- TEXT SHOWN:
= = = = =

Study notes and chapter summaries
Derived from the Greek, "Stochastic" means "random" or "chance". It's antonym is "sure", "deterministic", or "certain". While a deterministic model ensures a single outcome from a given set of circumstances, a stochastic model predicts the possible set of outcomes with their respective likelihoods or probabilities. While a coin tossed in the air will surely land somewhere on the land around us, whether it lands on its heads or tails is random, with each outcome being assigned a probability of 0.5 . It's interesting to note that phenomena are not themselves stochastic or deterministic, it is just how the observer perceives the model. For example, changes in the level of a huge population are often considered and modeled deteministically, although we may agree upon the fact that many chance events contribute to their fluctuations.
As for the definition, A stochastic process is a family of random variables \( X_t \), where t is a parameter running over a suitable index set T. Usually, t indicates the discrete units of time, and the index set becomes \( T= \{0,1,2, \ldots \} \). Stochastic processes where \( T= [0,\infty) \) become important in different applications
Let \( \Omega \) be a non-empty set equipped with a \( \sigma \)-algebra \( \mathcal{F} \). A random variable is a function \( X : \Omega \to \mathbb{R} \) such that for every Borel set \( A \subseteq \mathbb{R} \), we have the pre-image \( X^{-1}(A) \in \mathcal{F} \); i.e., \(X\) is \(\mathcal{F}\) - measurable.

= = = = =

- SET OF TASKS:
A - Answer these questions from the notes on stochastic processes:
(i) What probability is assigned to each outcome of a tossed coin?
(ii) What does the index set become when t indicates discrete units of time?
(iii) Between which two sets does a random variable map, as a function?
B - Return the passage of the notes on stochastic processes starting with "Study notes and" and going on through "to their fluctuations.".
C - Take the notes on stochastic processes further, continuing from their last sentence.
The collected data below isn't needed for anything here.

- Collected data:
= = = = =

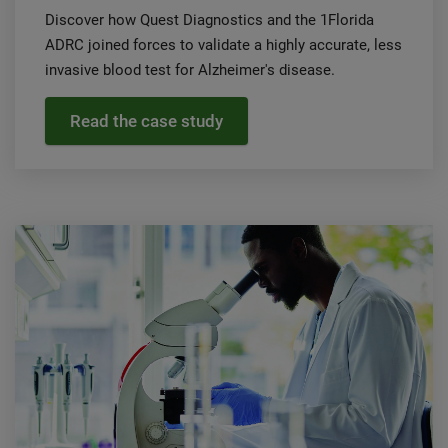
Discover how Quest Diagnostics and the 1Florida
ADRC joined forces to validate a highly accurate, less
invasive blood test for Alzheimer's disease.
Read the case study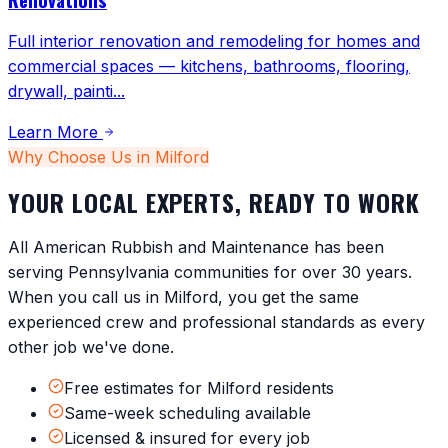
Full interior renovation and remodeling for homes and
commercial spaces — kitchens, bathrooms, flooring,
drywall, painti
...
Learn More
Why Choose Us in
Milford
YOUR LOCAL EXPERTS, READY TO WORK
All American Rubbish and Maintenance has been
serving
Pennsylvania
communities for over 30 years.
When you call us in
Milford
, you get the same
experienced crew and professional standards as every
other job we've done.
Free estimates for Milford residents
Same-week scheduling available
Licensed & insured for every job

= = = = =

- RESPONSES TO THE EXERCISE:
A -
(i) 0.5
(ii) T = {0, 1, 2, ...}
(iii) From Ω to ℝ (the real numbers)

B -
Study notes and chapter summaries
Derived from the Greek, "Stochastic" means "random" or "chance". It's antonym is "sure", "deterministic", or "certain". While a deterministic model ensures a single outcome from a given set of circumstances, a stochastic model predicts the possible set of outcomes with their respective likelihoods or probabilities. While a coin tossed in the air will surely land somewhere on the land around us, whether it lands on its heads or tails is random, with each outcome being assigned a probability of 0.5 . It's interesting to note that phenomena are not themselves stochastic or deterministic, it is just how the observer perceives the model. For example, changes in the level of a huge population are often considered and modeled deteministically, although we may agree upon the fact that many chance events contribute to their fluctuations.

C -
If X is a discrete rv, its \(m\)-th moment is given by $$ E[X^m] = \sum_{i} x_i^m \, \Pr(X = x_i) $$ For continuous rv, the \(m\)-th moment is given by $$ E[X^m] = \int_{-\infty}^{\infty} x^m \, f(x) dx $$ The \(m\)-th central moment is defined as the \(m\)-th order moment of the random variable \(X- \mu_x \), provided that \(\mu_x\) exists finitely.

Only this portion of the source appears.